THE LEADER of the Order of Lawyers said he was satisfied with the release from prison of a fanatical Portuguese skinhead leader.

Mário Machado is one of 36 defendants being tried for racial discrimination at Lisbon’s Monsanto Court, and the only one to have been detained in prison custody for over a year without verdict.

“There were absolutely no reasons to keep this man in prison for so long,” said Marinho Pinto, Bastonário dos Advogados.

Marinho Pinto has been lobbying parliament to end imprisonment without trial in such cases as Mário Machado.

“I completely disagree with Mário Machado’s ideas but still think he was a victim of an unjust and fundamentalist legal interpretation of Portuguese criminal law,” he told the Lusa news agency.

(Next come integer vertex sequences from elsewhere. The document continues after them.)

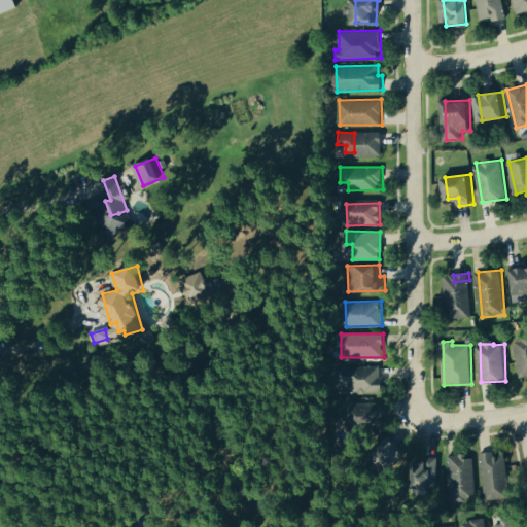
[(349,391),(381,392),(382,367),(352,366),(351,379),(349,378),(349,391)]
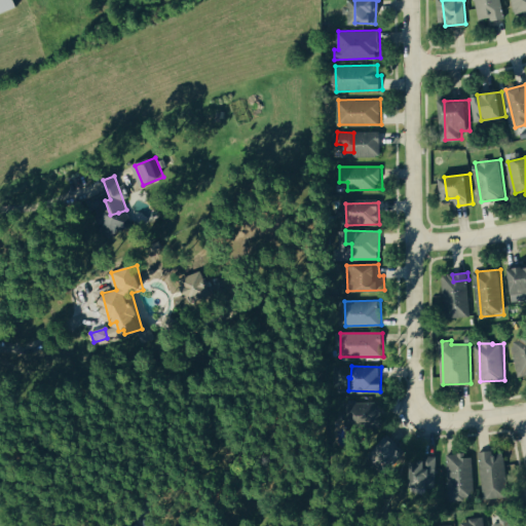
[(361,413),(361,427),(383,428),(384,402),(367,402),(367,413),(361,413)]
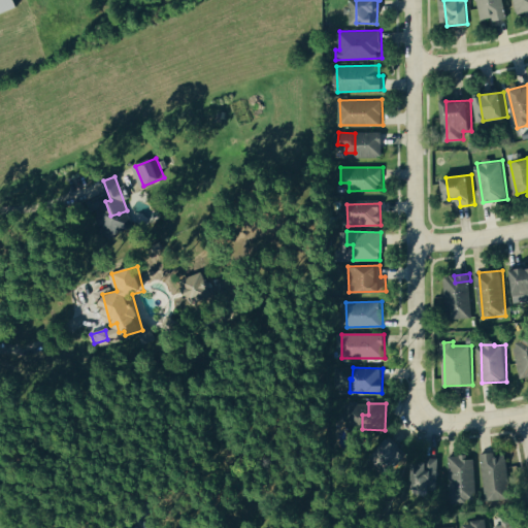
[(383,468),(403,467),(401,443),(382,444),(383,468)]
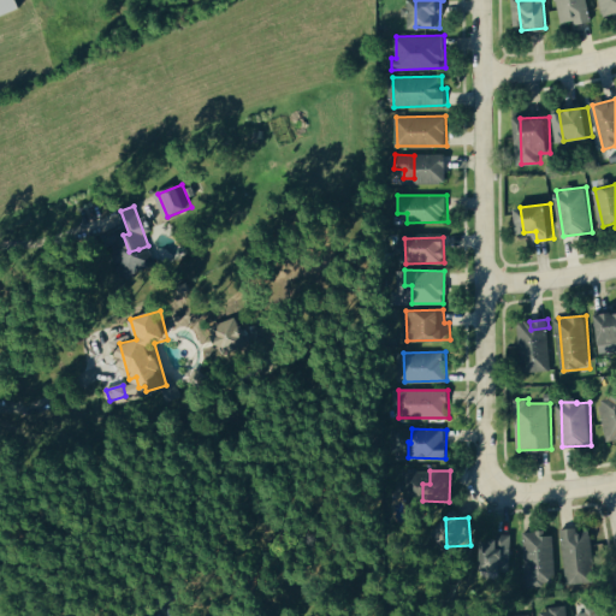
[(596,581),(591,532),(579,533),(579,527),(564,529),(568,584),(596,581)]
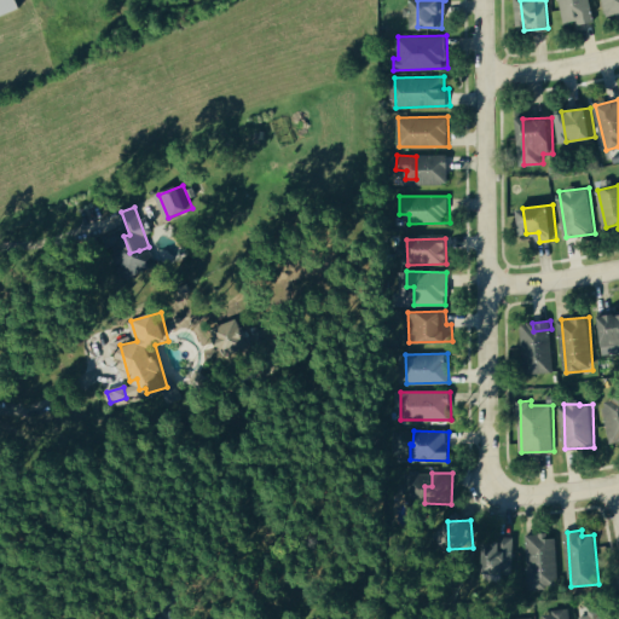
[(559,583),(557,534),(528,536),(530,588),(547,588),(547,584),(559,583)]
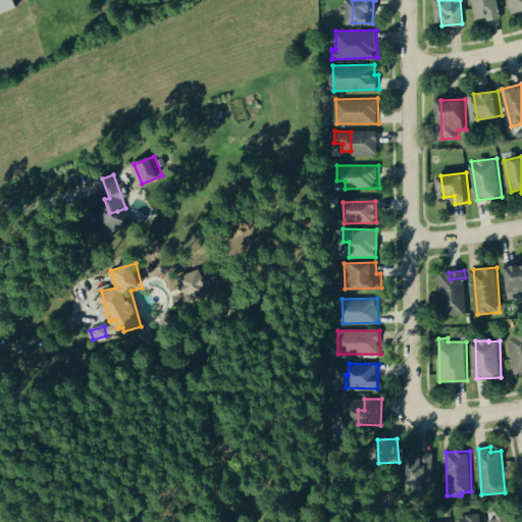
[(434,455),(418,454),(417,478),(433,479),(434,455)]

Although Mário Machado has been released from prison, he is still subject to a number of custodial measures, prohibited from leaving his area of residence without police authority or contacting other defendants until the end of the trial on June 18.

The court case currently being heard in Monsanto is the first to try 36 defendants for racial discrimination.

Mário Machado has already spent several years in prison for being involved with a group of other skinheads in the death of a Portuguese citizen of Cape Verde origins, Alcino Monteiro, who was beaten to death in 1995.

Last week, Mário Machado reaffirmed his belief that he is a ‘political prisoner’ being tried for his political beliefs.

His lawyer José Manuel Castro said he was convinced that the accusation of racial discrimination imputed to his client “was very weak and circumstantial.”